A focus on workforce

Aurora Economic Development Director Holly Harris Bane brings higher ed, government experience to post

BOB GAETJENS Reporter
Holly Harris Bane, Aurora's new economic development director, started working for the city March 31 and has had to respond to business needs during the COVID-19 pandemic.

Aurora’s new economic development director, Holly Harris Bane, has a wealth of experience in higher education, workforce development and government, and now she’s putting that experience to work for the city of Aurora.

But before she could get to know Aurora’s businesses better and learn about their workforce needs, the COVID-19 pandemic shut down the economy.

“Everybody had locked down,” she said. “My first week on the job they had just passed the CARES Act. I put everything into what I thought was pretty basic information package. For six weeks, I was just getting out information about federal, state and local programs to help companies.”

She’s working part-time for the city earning a salary of $48,000 per year to work between 25 and 29 hours per week. Her first day was March 31.

Since 2016, Harris Bane has been president of the Northeast Ohio Council for Higher Education. She also has held positions at the University of Akron and the Office of International Programs and Confucius Institute.

She also helped found the Ray C. Bliss Institute of Applied Politics at the University of Akron under the guidance of former University of Akron President Dr. Luis Proenza and helped found and lead the OhioReads program under former Gov. Bob Taft.

“Initially when the governor hired me, the goal was to have 10,000 volunteers from across the state of Ohio to serve as reading mentors of children in grades three and four,” said Harris Bane. “After two years, we had 40,000 adults in the schools. It was a great community engagement program.”

Harris Bane said Aurora’s leadership and school system are two of its biggest assets. She said she’s known Mayor Ann Womer Benjamin for years and appreciates the relationships she’s built around the state.

“Leadership within a community makes a big difference for economic development,” she said.

She said Womer Benjamin has successfully connected several businesses in the community with the Ohio Manufacturing Alliance, which is focused on producing personal protective equipment in state so if a second COVID-19 wave hits, Ohio is in a good position when it comes to supply line matters.

“That’s a phenomenal alliance, and she’s also surrounded herself with a very professional team,” said Harris Bane. “The industrial park also is an asset. I had no idea how big that was and how many businesses there were. There’s also an entrepreneurial spirit in this community that I wasn’t aware of until I was here.”

She said community members often move back to town when they want to start a company or family.

The close-knit relationships among the business, city and school communities also will help, she added.

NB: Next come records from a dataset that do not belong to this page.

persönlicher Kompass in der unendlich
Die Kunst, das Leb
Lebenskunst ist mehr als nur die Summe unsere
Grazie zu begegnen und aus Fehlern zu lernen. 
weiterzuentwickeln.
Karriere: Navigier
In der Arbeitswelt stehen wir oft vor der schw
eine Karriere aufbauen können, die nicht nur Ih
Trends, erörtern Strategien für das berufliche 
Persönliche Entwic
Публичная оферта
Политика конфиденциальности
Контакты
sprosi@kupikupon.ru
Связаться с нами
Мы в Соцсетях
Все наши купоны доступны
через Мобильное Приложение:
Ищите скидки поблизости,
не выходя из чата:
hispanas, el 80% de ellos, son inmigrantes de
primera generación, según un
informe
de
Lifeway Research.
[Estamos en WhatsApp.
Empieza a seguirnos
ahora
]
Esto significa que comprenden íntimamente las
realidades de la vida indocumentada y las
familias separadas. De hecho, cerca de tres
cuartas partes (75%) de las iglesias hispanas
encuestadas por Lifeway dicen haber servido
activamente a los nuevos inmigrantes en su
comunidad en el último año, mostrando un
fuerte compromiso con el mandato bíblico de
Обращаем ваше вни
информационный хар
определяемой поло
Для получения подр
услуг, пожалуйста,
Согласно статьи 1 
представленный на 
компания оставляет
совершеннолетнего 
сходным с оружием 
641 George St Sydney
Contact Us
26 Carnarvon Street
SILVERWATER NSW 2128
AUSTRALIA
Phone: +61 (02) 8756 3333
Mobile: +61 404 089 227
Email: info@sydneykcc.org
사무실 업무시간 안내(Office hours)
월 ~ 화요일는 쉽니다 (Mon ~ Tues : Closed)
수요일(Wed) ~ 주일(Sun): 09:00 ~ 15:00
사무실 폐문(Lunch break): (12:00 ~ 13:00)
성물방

“The more that businesses, schools and government work together and collaborate, the better it is for the community,” she said, explaining those relationships help foster workforce development and strengthen the community at all levels.

In addition to the difficulties businesses everywhere face with the COVID-19 pandemic, Harris Bane said it would be nice if the city had more industrial space to expand in.

“You’re going to find that developers are going to be hesitant to build more buildings ready to move into,” she said. “One of the things we’re hearing is that companies that were planning to expand and grow their workforce may not feel the need right now to expand into new buildings.”

That's a trend that Streetsboro Mayor Glenn Broska has discussed off and one for the past year or so, but COVID-19 may be making the situation more difficult, according to Harris Bane, since many businesses may be encouraging employees to work from home.

She also said she’d like to see more IT firms in Aurora to further diversify the city’s business base.

“They could blend easily into development that’s already here,” she said. “That would be a great connection where our high school students could do internships … and even work at during their college career.

Another challenge is filling unusual retail locations, such as the former Doogan’s restaurant and Cinemark 10 at Barrington Town Center, but with creativity she believes the spaces will be filled again.

“I like to bring people together to share ideas and get the creative juices flowing,” said Harris Bane. “Everybody I’ve spoken to in Aurora wants [the former Doogan’s location] to be another restaurant, but 11,000 square feet is pretty big for a restaurant. Maybe it’s a space where all the entrepreneurs in Aurora can have their own hub.”

She also said it could house food truck restaurants which normally are at their busiest during the summer with its farmers markets and festivals.

“It will be a process of bringing the right people to the table and discussing how to create that space,” she said. “We need to think of that 11,000 square feet not as a detriment to marketing it but as an advantage.”